Con frecuencia, la transición entre la infancia y la adolescencia es una fase de turbulencias emocionales. Los patrones de apego de las etapas tempranas del desarrollo, con las figuras maternas y paternas, deben modificarse para dar entrada también a relaciones de apego fuera de la familia.
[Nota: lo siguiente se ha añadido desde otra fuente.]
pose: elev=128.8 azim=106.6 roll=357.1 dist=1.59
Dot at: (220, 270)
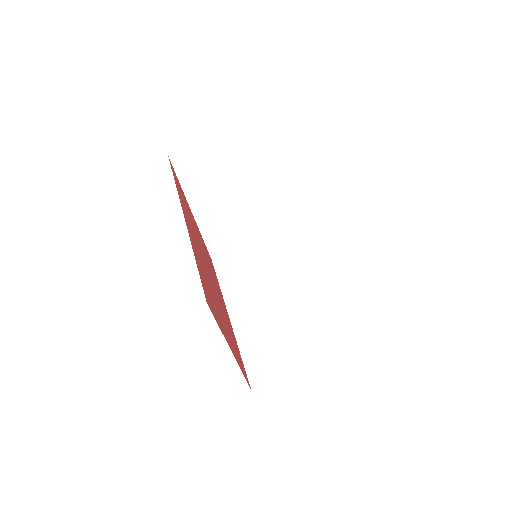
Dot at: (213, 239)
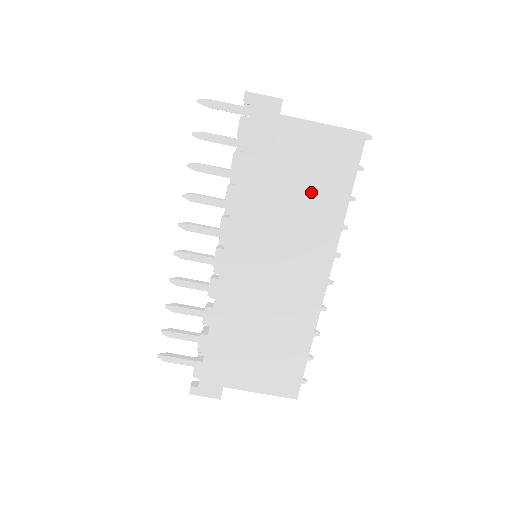
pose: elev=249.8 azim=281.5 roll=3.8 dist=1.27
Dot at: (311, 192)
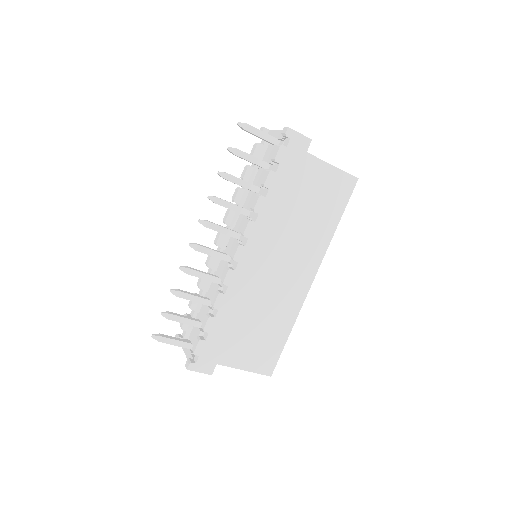
Dot at: (316, 212)
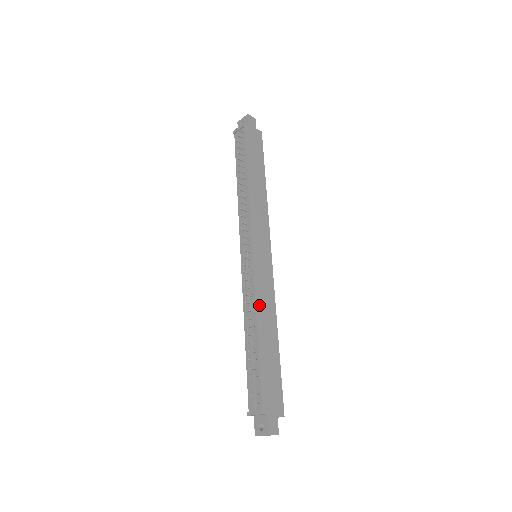
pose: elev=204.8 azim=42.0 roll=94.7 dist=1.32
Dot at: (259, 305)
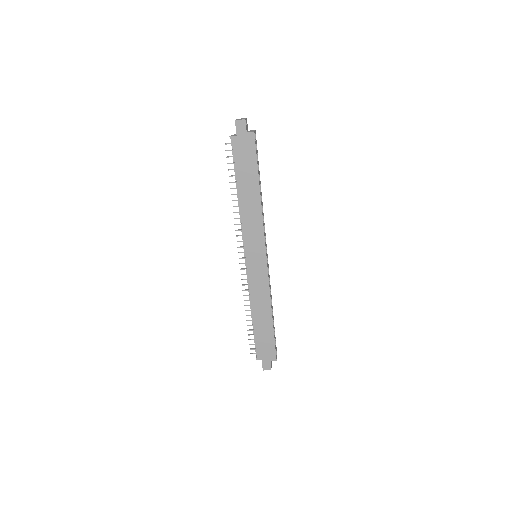
Dot at: (253, 297)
Aquí, los maestros y los profesores pueden desempeñar un rol importante como figuras de apego subsidiario o secundario; a veces, incluso primario. 

En la adolescencia, el apego materno-filial y el paterno-filial ya no son suficientes para un desarrollo psicosocial completo y equilibrado; el apego grupal se convierte en un elemento esencial y ha de integrarse con los apegos filio-parentales, que continúan siendo necesarios, aunque con nuevas características de regulación de la distancia, tanto física como emocional.
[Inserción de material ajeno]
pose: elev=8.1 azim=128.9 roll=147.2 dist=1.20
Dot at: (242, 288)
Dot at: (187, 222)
La influencia del grupo de pares de cara al proceso de co-construcción de la identidad personal es clave:

La amistad, la lealtad y la confianza mutua son ingredientes imprescindibles para establecer un apego grupal sano y adquirir un sentimiento de pertenencia, que ayude a consolidar la autoestima y el sentido de la vida en la persona adolescente. Si fallan estos ingredientes, especialmente cuando miembros del grupo de pares se convierten en acosadores o agresores, se ponen en riesgo el bienestar emocional y la supervivencia psíquica.

Llevo varios lustros intentando que se incluya, en los centros escolares, una educación de calidad sobre las propiedades protectoras y saludables de los vínculos afectivos y el apego sano. Aquí en Londres son ya varios los colegios independientes que la imparten. Los colegios públicos se lo están pensando: las cosas de palacio van despacio.

A fin de cuentas, hay decisiones que deben tomarse desde los cargos políticos. Por ello, me gustaría sugerir que, antes de ocupar su sillón en uno de los parlamentos nacionales o autonómicos, sus señorías hiciesen algún curso para comprender mejor las implicaciones del apego en diversas etapas de la vida. Ayudaría a disminuir el número de casos de suicidio, de violencia sexual y otros males sociales.

El apego grupal es fundamental para un sano desarrollo


Si para obtener el carnet de conducir un coche toda persona está obligada a pasar un test psicotécnico, ¿por qué no deberían pasar sus señorías una prueba básica sobre el apego que, junto con el alimento y la sexualidad, es uno de los tres pilares de la existencia humana? Después de todo, con sus decisiones de carácter socio-político, sus señorías tienen la responsabilidad de ‘conducir’ y reconducir muchos aspectos de la vida de la ciudadanía.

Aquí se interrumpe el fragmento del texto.